## Text provided
= Beginning of Section =

Helmsley left the bulk of her estate—estimated at more than $4 billion—to the Leona M. and Harry B. Helmsley Charitable Trust. In addition to providing directly for her own dog in her will, she left separate instructions that the trust, now valued at $5 billion, be used to benefit dogs. The courts have since ruled that the trust is not legally bound to wishes separate from the trust documents.

The will left her Maltese dog, Trouble, a $12 million trust fund. This sum was subsequently reduced to $2 million as excessive to fulfill its purpose. Her choice was branded 3rd in Fortune magazine's "101 Dumbest Moments in Business" of 2007. Trouble lived in Florida with Carl Lekic, the general manager of the Helmsley Sandcastle Hotel. Lekic stated that $2 million would pay for the dog's maintenance for more than 10 years—the annual $100,000 for full-time security (several death threats against the dog had been received), $8,000 for grooming and $1,200 for food. Lekic was paid a $60,000 annual guardianship fee.

Trouble died at age twelve in December 2010, at which time the remainder of the funds reverted to the Leona M. and Harry B. Helmsley Charitable Trust. Although Helmsley's wishes were to have the dog interred with her in the mausoleum, New York state law prohibits interment of pets in human cemeteries and the dog was subsequently cremated.

Helmsley had four grandchildren. Two of them each received $5 million in trust and $5 million in cash, under the condition that they visit their father's grave site once each calendar year. Their signing a registration book would prove that they had visited the grave. Her other two grandchildren, Craig and Meegan Panzirer, received nothing.

In a 2008 judgment, Manhattan Surrogate Court Judge Renee Roth ruled that Helmsley was mentally unfit when she executed her will. Roth reduced the $12 million trust fund for the pet Trouble to $2 million. Of the $10 million originally bequeathed to Trouble, $4 million was awarded to the charitable trust, and $6 million was awarded to Craig and Meegan Panzirer, who had been disinherited in the will. The ruling requires the Panzirers to keep silent about their dispute with their grandmother and deliver to the court any documents they have about her. She left $15 million for her brother Alvin Rosenthal. Helmsley also left $100,000 to her chauffeur, Nicholas Celea.

= End of Section =

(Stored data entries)
= Beginning of Section =

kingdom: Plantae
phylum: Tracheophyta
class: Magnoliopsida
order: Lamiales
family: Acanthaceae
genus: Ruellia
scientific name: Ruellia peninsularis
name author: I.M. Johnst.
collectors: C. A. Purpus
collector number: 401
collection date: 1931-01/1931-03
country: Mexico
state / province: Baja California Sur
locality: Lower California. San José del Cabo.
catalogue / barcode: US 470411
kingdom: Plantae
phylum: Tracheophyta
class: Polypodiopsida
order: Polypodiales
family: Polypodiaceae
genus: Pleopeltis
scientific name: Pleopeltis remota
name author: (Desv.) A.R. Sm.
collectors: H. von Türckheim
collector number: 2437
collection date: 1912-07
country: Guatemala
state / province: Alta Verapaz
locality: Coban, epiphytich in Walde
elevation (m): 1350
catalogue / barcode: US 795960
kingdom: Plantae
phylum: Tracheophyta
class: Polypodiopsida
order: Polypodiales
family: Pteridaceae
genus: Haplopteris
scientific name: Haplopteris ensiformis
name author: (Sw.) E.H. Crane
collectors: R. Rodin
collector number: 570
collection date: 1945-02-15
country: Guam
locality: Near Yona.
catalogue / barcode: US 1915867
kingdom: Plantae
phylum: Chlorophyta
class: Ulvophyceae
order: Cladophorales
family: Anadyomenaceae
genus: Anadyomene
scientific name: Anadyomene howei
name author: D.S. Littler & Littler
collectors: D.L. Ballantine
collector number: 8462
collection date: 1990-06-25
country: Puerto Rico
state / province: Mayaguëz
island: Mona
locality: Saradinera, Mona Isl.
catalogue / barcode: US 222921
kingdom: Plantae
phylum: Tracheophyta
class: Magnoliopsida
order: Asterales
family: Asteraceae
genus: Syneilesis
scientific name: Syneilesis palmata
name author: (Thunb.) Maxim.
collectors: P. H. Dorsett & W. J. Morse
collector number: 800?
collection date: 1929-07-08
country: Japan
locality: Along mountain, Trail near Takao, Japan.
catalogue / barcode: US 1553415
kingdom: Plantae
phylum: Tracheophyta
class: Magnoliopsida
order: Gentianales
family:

= End of Section =

## What to produce
Reproduce verbatim the portion of the text on Leona Helmsley's estate that begins with the words containing "The will left" and ends with "annual guardianship fee.".

## Reply to the task
The will left her Maltese dog, Trouble, a $12 million trust fund. This sum was subsequently reduced to $2 million as excessive to fulfill its purpose. Her choice was branded 3rd in Fortune magazine's "101 Dumbest Moments in Business" of 2007. Trouble lived in Florida with Carl Lekic, the general manager of the Helmsley Sandcastle Hotel. Lekic stated that $2 million would pay for the dog's maintenance for more than 10 years—the annual $100,000 for full-time security (several death threats against the dog had been received), $8,000 for grooming and $1,200 for food. Lekic was paid a $60,000 annual guardianship fee.